[Material supplied — start]

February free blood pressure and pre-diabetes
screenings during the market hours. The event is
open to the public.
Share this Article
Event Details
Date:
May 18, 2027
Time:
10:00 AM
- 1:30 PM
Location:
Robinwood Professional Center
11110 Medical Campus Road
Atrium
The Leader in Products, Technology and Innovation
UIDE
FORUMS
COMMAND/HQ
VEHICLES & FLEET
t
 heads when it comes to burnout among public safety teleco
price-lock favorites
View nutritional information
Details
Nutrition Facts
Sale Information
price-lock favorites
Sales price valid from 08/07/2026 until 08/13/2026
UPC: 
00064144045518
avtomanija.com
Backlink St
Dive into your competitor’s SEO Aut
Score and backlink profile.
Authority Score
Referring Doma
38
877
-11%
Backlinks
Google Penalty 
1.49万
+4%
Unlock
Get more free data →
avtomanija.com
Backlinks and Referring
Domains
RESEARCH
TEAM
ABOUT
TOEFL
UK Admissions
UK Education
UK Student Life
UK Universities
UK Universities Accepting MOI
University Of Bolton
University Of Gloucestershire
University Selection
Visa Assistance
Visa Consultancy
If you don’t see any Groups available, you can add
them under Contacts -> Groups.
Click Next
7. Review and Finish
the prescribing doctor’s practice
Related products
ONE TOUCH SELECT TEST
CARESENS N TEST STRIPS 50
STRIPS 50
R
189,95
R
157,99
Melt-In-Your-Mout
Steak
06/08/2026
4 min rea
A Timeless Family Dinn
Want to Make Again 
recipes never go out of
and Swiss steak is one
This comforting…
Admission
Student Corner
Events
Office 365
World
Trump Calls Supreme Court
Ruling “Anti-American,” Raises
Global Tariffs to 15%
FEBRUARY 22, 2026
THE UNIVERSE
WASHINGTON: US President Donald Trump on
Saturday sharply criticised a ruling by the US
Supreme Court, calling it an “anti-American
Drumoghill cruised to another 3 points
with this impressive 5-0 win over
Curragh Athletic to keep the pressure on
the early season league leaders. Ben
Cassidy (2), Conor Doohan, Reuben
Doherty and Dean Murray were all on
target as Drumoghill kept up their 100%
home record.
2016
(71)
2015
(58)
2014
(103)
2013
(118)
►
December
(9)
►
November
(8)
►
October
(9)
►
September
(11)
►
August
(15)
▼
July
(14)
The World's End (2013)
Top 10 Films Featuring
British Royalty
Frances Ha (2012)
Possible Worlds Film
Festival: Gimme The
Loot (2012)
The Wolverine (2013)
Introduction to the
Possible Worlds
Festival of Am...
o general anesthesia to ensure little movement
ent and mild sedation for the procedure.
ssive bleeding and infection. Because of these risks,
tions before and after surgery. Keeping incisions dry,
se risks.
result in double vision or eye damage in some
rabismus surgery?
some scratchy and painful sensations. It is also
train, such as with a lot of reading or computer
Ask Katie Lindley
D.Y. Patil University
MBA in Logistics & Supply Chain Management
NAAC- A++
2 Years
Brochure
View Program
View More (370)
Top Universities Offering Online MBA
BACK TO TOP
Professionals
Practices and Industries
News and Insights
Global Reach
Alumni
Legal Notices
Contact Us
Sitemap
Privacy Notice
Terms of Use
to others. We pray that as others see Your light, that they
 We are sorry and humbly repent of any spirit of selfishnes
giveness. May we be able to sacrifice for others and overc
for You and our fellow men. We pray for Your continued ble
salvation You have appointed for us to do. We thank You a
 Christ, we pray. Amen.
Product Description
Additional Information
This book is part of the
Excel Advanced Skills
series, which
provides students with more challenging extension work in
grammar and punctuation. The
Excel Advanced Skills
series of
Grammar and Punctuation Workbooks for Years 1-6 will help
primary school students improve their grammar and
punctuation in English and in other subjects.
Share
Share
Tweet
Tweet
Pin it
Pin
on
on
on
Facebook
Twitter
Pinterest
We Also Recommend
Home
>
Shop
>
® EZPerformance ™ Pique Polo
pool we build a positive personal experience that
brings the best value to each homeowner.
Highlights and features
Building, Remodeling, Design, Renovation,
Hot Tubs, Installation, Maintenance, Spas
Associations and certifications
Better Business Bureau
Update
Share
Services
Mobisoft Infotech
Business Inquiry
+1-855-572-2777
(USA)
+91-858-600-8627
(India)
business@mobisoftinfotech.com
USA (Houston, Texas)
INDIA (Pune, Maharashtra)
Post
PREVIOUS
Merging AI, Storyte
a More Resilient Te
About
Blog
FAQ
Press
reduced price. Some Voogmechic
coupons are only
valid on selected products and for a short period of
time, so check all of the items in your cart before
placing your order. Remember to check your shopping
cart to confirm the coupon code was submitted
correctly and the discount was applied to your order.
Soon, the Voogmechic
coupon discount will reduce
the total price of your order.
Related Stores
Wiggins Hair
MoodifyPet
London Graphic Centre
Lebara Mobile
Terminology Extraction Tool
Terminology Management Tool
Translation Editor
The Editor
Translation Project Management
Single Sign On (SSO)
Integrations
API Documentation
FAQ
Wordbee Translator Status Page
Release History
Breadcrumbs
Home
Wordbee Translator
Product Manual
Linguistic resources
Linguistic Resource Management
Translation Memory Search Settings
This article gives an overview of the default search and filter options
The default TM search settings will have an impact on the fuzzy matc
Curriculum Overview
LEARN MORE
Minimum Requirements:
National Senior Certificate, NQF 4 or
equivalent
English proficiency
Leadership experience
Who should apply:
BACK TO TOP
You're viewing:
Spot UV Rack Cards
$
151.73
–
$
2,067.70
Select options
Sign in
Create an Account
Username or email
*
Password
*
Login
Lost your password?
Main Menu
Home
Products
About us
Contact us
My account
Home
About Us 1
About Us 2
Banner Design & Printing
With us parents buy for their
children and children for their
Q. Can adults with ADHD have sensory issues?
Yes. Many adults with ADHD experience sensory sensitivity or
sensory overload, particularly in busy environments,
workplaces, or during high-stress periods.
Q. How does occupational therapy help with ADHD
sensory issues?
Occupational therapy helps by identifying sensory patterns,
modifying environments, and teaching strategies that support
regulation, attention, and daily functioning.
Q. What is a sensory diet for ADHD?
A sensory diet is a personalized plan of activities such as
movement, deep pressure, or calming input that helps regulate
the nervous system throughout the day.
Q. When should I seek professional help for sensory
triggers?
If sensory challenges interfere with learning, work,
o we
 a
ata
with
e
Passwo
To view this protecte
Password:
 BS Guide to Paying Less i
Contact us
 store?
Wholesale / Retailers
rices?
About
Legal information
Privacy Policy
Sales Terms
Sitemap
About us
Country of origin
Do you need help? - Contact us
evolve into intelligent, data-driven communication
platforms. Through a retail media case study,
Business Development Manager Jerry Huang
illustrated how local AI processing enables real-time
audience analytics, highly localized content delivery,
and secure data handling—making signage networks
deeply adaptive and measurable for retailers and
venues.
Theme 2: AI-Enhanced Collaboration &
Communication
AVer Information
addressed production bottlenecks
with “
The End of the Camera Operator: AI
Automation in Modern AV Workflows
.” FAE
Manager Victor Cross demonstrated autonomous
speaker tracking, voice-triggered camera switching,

[Material supplied — finish]

What is expected -> Output each line of the data exactly as it stands above.

Expected answer ->
February free blood pressure and pre-diabetes
screenings during the market hours. The event is
open to the public.
Share this Article
Event Details
Date:
May 18, 2027
Time:
10:00 AM
- 1:30 PM
Location:
Robinwood Professional Center
11110 Medical Campus Road
Atrium
The Leader in Products, Technology and Innovation
UIDE
FORUMS
COMMAND/HQ
VEHICLES & FLEET
t
 heads when it comes to burnout among public safety teleco
price-lock favorites
View nutritional information
Details
Nutrition Facts
Sale Information
price-lock favorites
Sales price valid from 08/07/2026 until 08/13/2026
UPC: 
00064144045518
avtomanija.com
Backlink St
Dive into your competitor’s SEO Aut
Score and backlink profile.
Authority Score
Referring Doma
38
877
-11%
Backlinks
Google Penalty 
1.49万
+4%
Unlock
Get more free data →
avtomanija.com
Backlinks and Referring
Domains
RESEARCH
TEAM
ABOUT
TOEFL
UK Admissions
UK Education
UK Student Life
UK Universities
UK Universities Accepting MOI
University Of Bolton
University Of Gloucestershire
University Selection
Visa Assistance
Visa Consultancy
If you don’t see any Groups available, you can add
them under Contacts -> Groups.
Click Next
7. Review and Finish
the prescribing doctor’s practice
Related products
ONE TOUCH SELECT TEST
CARESENS N TEST STRIPS 50
STRIPS 50
R
189,95
R
157,99
Melt-In-Your-Mout
Steak
06/08/2026
4 min rea
A Timeless Family Dinn
Want to Make Again 
recipes never go out of
and Swiss steak is one
This comforting…
Admission
Student Corner
Events
Office 365
World
Trump Calls Supreme Court
Ruling “Anti-American,” Raises
Global Tariffs to 15%
FEBRUARY 22, 2026
THE UNIVERSE
WASHINGTON: US President Donald Trump on
Saturday sharply criticised a ruling by the US
Supreme Court, calling it an “anti-American
Drumoghill cruised to another 3 points
with this impressive 5-0 win over
Curragh Athletic to keep the pressure on
the early season league leaders. Ben
Cassidy (2), Conor Doohan, Reuben
Doherty and Dean Murray were all on
target as Drumoghill kept up their 100%
home record.
2016
(71)
2015
(58)
2014
(103)
2013
(118)
►
December
(9)
►
November
(8)
►
October
(9)
►
September
(11)
►
August
(15)
▼
July
(14)
The World's End (2013)
Top 10 Films Featuring
British Royalty
Frances Ha (2012)
Possible Worlds Film
Festival: Gimme The
Loot (2012)
The Wolverine (2013)
Introduction to the
Possible Worlds
Festival of Am...
o general anesthesia to ensure little movement
ent and mild sedation for the procedure.
ssive bleeding and infection. Because of these risks,
tions before and after surgery. Keeping incisions dry,
se risks.
result in double vision or eye damage in some
rabismus surgery?
some scratchy and painful sensations. It is also
train, such as with a lot of reading or computer
Ask Katie Lindley
D.Y. Patil University
MBA in Logistics & Supply Chain Management
NAAC- A++
2 Years
Brochure
View Program
View More (370)
Top Universities Offering Online MBA
BACK TO TOP
Professionals
Practices and Industries
News and Insights
Global Reach
Alumni
Legal Notices
Contact Us
Sitemap
Privacy Notice
Terms of Use
to others. We pray that as others see Your light, that they
 We are sorry and humbly repent of any spirit of selfishnes
giveness. May we be able to sacrifice for others and overc
for You and our fellow men. We pray for Your continued ble
salvation You have appointed for us to do. We thank You a
 Christ, we pray. Amen.
Product Description
Additional Information
This book is part of the
Excel Advanced Skills
series, which
provides students with more challenging extension work in
grammar and punctuation. The
Excel Advanced Skills
series of
Grammar and Punctuation Workbooks for Years 1-6 will help
primary school students improve their grammar and
punctuation in English and in other subjects.
Share
Share
Tweet
Tweet
Pin it
Pin
on
on
on
Facebook
Twitter
Pinterest
We Also Recommend
Home
>
Shop
>
® EZPerformance ™ Pique Polo
pool we build a positive personal experience that
brings the best value to each homeowner.
Highlights and features
Building, Remodeling, Design, Renovation,
Hot Tubs, Installation, Maintenance, Spas
Associations and certifications
Better Business Bureau
Update
Share
Services
Mobisoft Infotech
Business Inquiry
+1-855-572-2777
(USA)
+91-858-600-8627
(India)
business@mobisoftinfotech.com
USA (Houston, Texas)
INDIA (Pune, Maharashtra)
Post
PREVIOUS
Merging AI, Storyte
a More Resilient Te
About
Blog
FAQ
Press
reduced price. Some Voogmechic
coupons are only
valid on selected products and for a short period of
time, so check all of the items in your cart before
placing your order. Remember to check your shopping
cart to confirm the coupon code was submitted
correctly and the discount was applied to your order.
Soon, the Voogmechic
coupon discount will reduce
the total price of your order.
Related Stores
Wiggins Hair
MoodifyPet
London Graphic Centre
Lebara Mobile
Terminology Extraction Tool
Terminology Management Tool
Translation Editor
The Editor
Translation Project Management
Single Sign On (SSO)
Integrations
API Documentation
FAQ
Wordbee Translator Status Page
Release History
Breadcrumbs
Home
Wordbee Translator
Product Manual
Linguistic resources
Linguistic Resource Management
Translation Memory Search Settings
This article gives an overview of the default search and filter options
The default TM search settings will have an impact on the fuzzy matc
Curriculum Overview
LEARN MORE
Minimum Requirements:
National Senior Certificate, NQF 4 or
equivalent
English proficiency
Leadership experience
Who should apply:
BACK TO TOP
You're viewing:
Spot UV Rack Cards
$
151.73
–
$
2,067.70
Select options
Sign in
Create an Account
Username or email
*
Password
*
Login
Lost your password?
Main Menu
Home
Products
About us
Contact us
My account
Home
About Us 1
About Us 2
Banner Design & Printing
With us parents buy for their
children and children for their
Q. Can adults with ADHD have sensory issues?
Yes. Many adults with ADHD experience sensory sensitivity or
sensory overload, particularly in busy environments,
workplaces, or during high-stress periods.
Q. How does occupational therapy help with ADHD
sensory issues?
Occupational therapy helps by identifying sensory patterns,
modifying environments, and teaching strategies that support
regulation, attention, and daily functioning.
Q. What is a sensory diet for ADHD?
A sensory diet is a personalized plan of activities such as
movement, deep pressure, or calming input that helps regulate
the nervous system throughout the day.
Q. When should I seek professional help for sensory
triggers?
If sensory challenges interfere with learning, work,
o we
 a
ata
with
e
Passwo
To view this protecte
Password:
 BS Guide to Paying Less i
Contact us
 store?
Wholesale / Retailers
rices?
About
Legal information
Privacy Policy
Sales Terms
Sitemap
About us
Country of origin
Do you need help? - Contact us
evolve into intelligent, data-driven communication
platforms. Through a retail media case study,
Business Development Manager Jerry Huang
illustrated how local AI processing enables real-time
audience analytics, highly localized content delivery,
and secure data handling—making signage networks
deeply adaptive and measurable for retailers and
venues.
Theme 2: AI-Enhanced Collaboration &
Communication
AVer Information
addressed production bottlenecks
with “
The End of the Camera Operator: AI
Automation in Modern AV Workflows
.” FAE
Manager Victor Cross demonstrated autonomous
speaker tracking, voice-triggered camera switching,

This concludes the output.